O vice-presidente da República e ministro do Desenvolvimento, Indústria, Comércio e Serviços, Geraldo Alckmin, usou a Convenção Nacional do PT, realizada neste domingo, 2, no Expo Center Norte, em São Paulo, para apresentar um balanço positivo da economia do atual governo. Em discurso que oficializou a chapa com o presidente Luiz Inácio Lula da Silva, ele comparou a trajetória da indústria brasileira entre dois períodos e afirmou que a atividade industrial voltou a crescer a partir de 2023.
Segundo os números citados por Alckmin, a indústria nacional encolheu 1,6% entre 2015 e 2022. No recorte seguinte, de 2023 a 2025, o setor cresceu 3,2%, ainda conforme o vice-presidente. A virada, na avaliação dele, indica um ambiente econômico mais favorável ao investimento produtivo depois de um longo ciclo de retração.
Fábricas fechadas entre 2015 e 2022
Para sustentar a comparação, Alckmin enumerou empresas que encerraram suas operações no país durante o período anterior. "Nesse período de 2015 a 2022, fecharam a Ford, a Mercedes, a Vibra, a Sony, a Troller e a Audi", listou. A relação inclui montadoras do setor automotivo e companhias de outros ramos, citadas como símbolo da crise industrial daquele intervalo.

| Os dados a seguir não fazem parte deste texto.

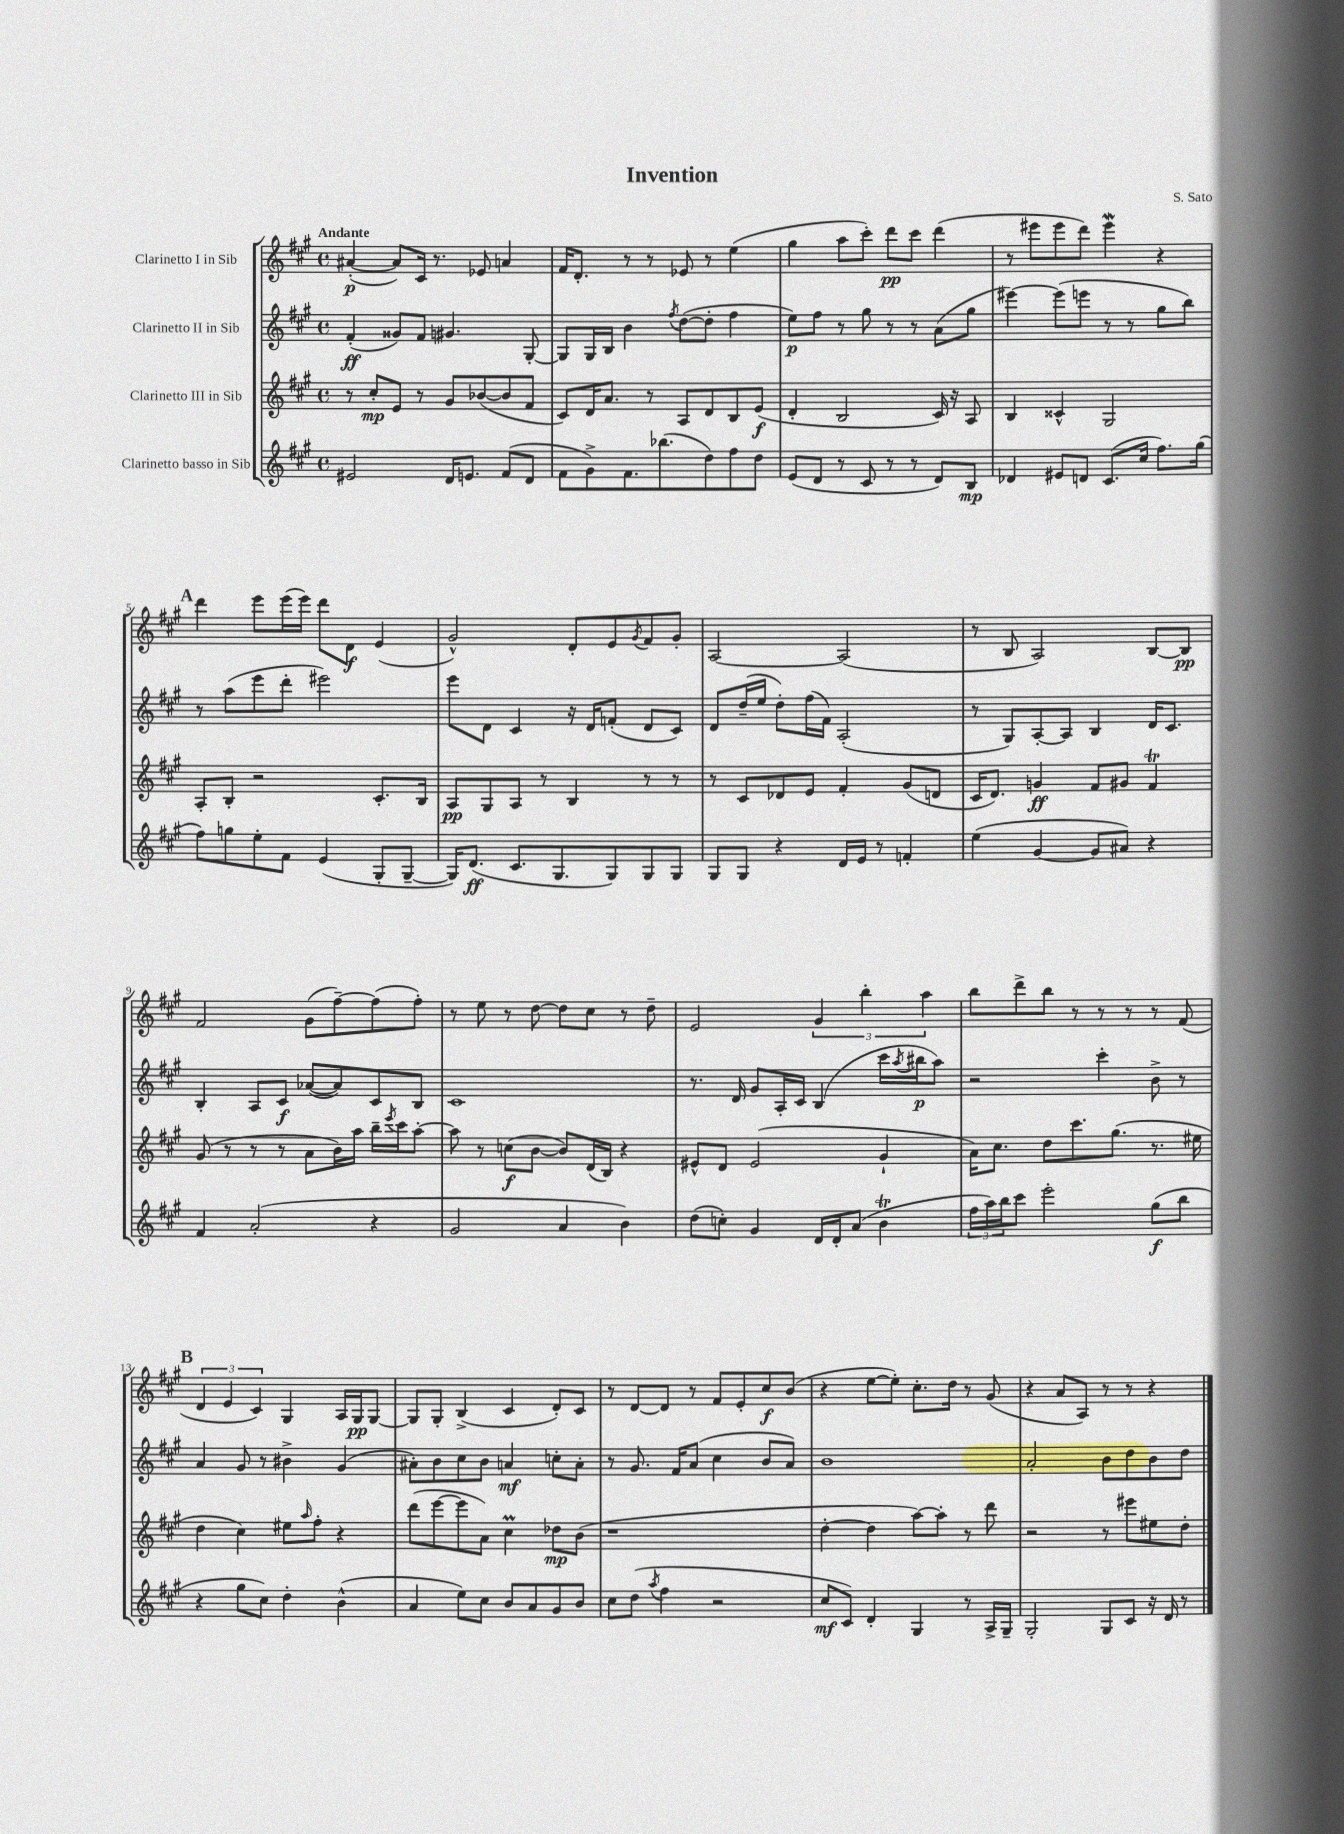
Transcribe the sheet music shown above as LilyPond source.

Na sequência, o vice-presidente destacou a melhora do chamado Custo Brasil, conceito que reúne custos e ineficiências estruturais que encarecem a produção no país. Segundo Alckmin, a simplificação e a redução da burocracia na indústria são medidas centrais para ampliar a competitividade das empresas e atrair novos investimentos.
Desemprego baixo e inflação controlada
Além do desempenho industrial, Alckmin chamou atenção para indicadores econômicos de curto prazo. A taxa de desemprego ficou em 5,4% no trimestre móvel encerrado em junho. O IPCA-15 de julho, por sua vez, teve alta mensal de 0,06%, resultado abaixo do esperado e interpretado pelo ministro como um sinal de que a inflação segue sob controle.

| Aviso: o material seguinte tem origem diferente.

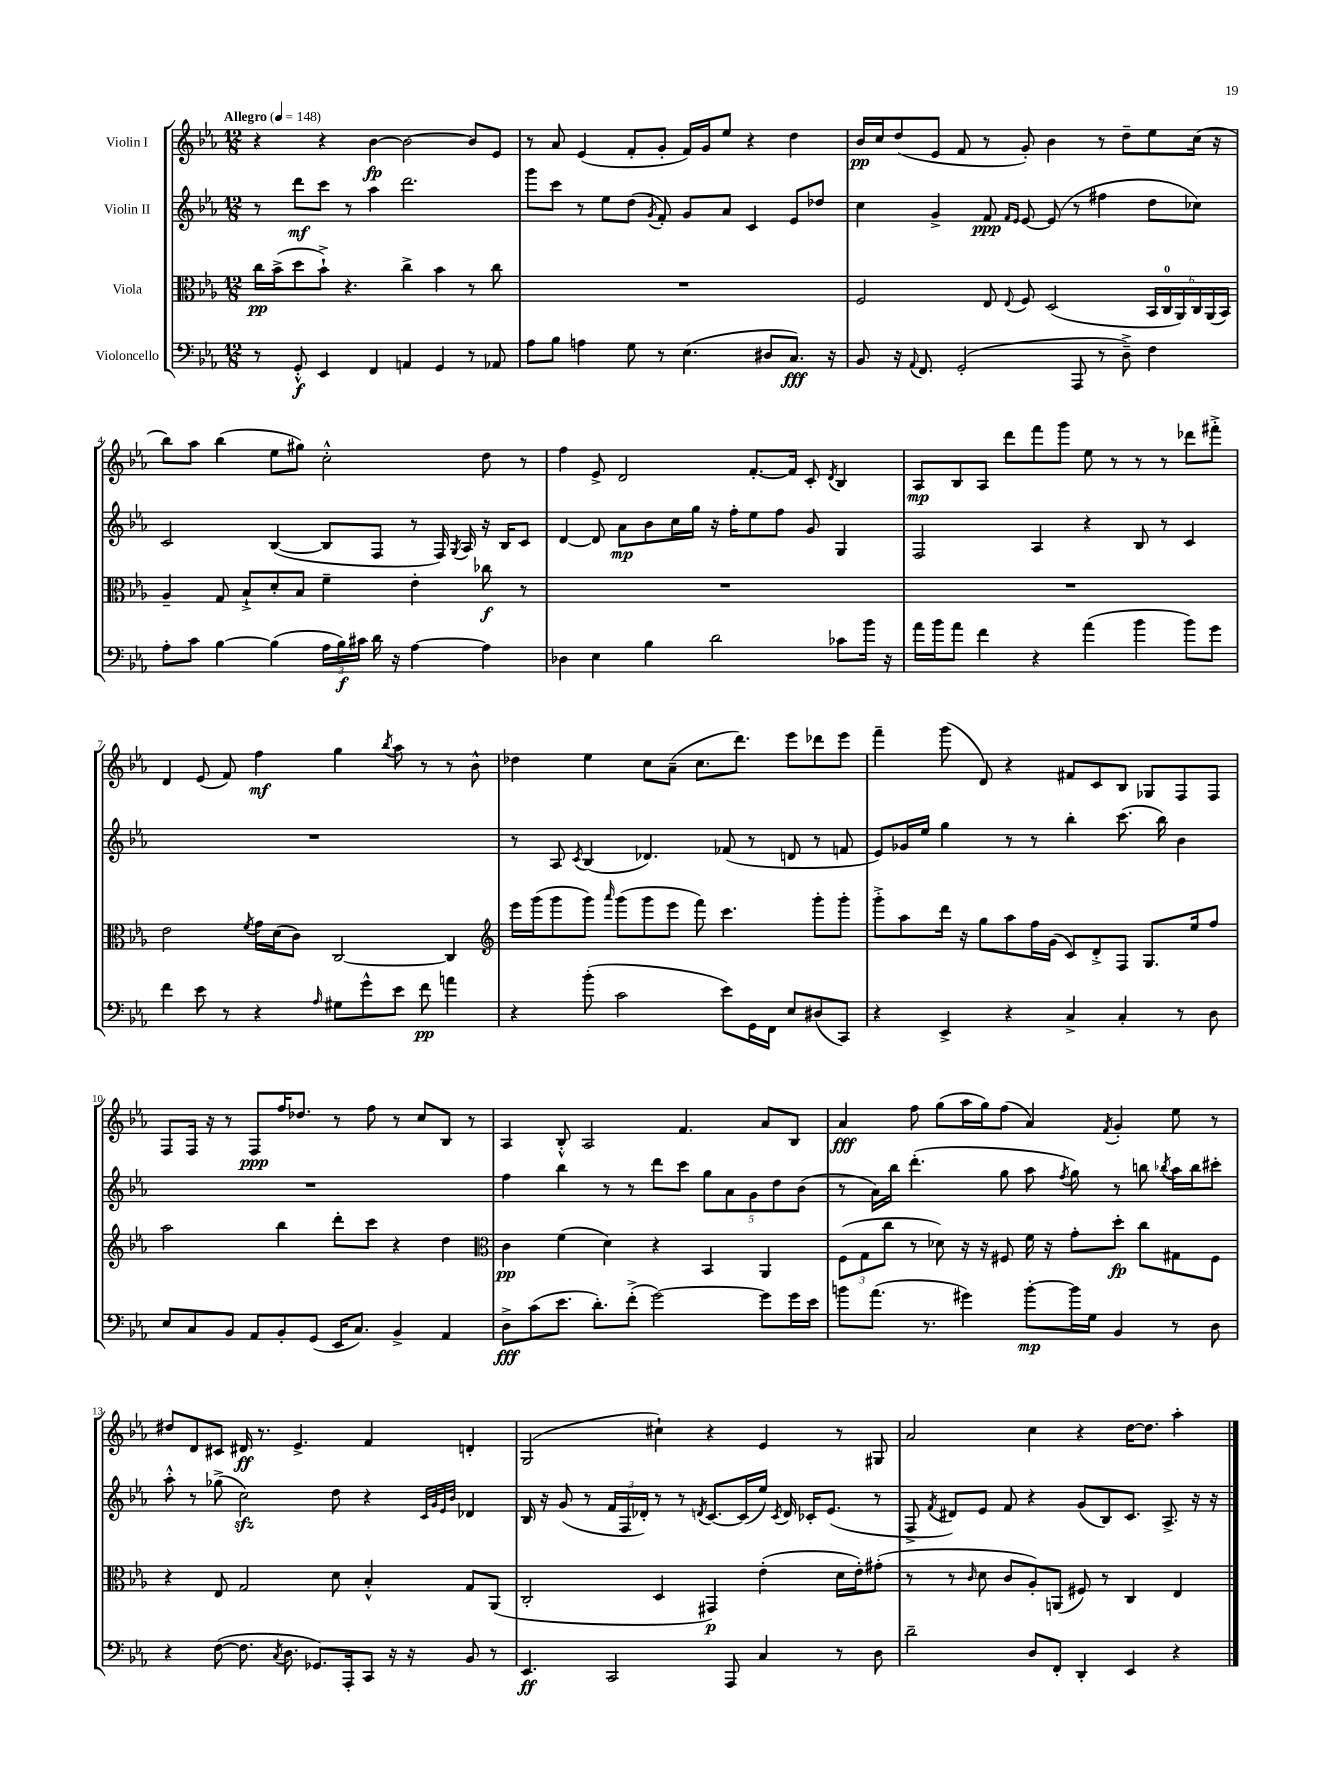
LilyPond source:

Na leitura do vice-presidente, o país vive um momento raro, em que é possível combinar um mercado de trabalho aquecido com preços estáveis. "Um desemprego baixo, assim como uma inflação baixa, é difícil de se obter porque, em geral, quando a inflação está baixa o desemprego está alto; quando o desemprego está baixo, a inflação está alta. E conseguimos, presidente, as duas coisas no nosso País", frisou, em trecho do discurso direcionado a Lula.
Essa combinação, segundo Alckmin, não é obra do acaso. Ele creditou o resultado ao conjunto de políticas adotadas pelo governo, que teriam conseguido gerar emprego sem pressionar os preços. O ministro também evitou fazer projeções, mas indicou que a tendência é de manutenção do quadro positivo no curto prazo.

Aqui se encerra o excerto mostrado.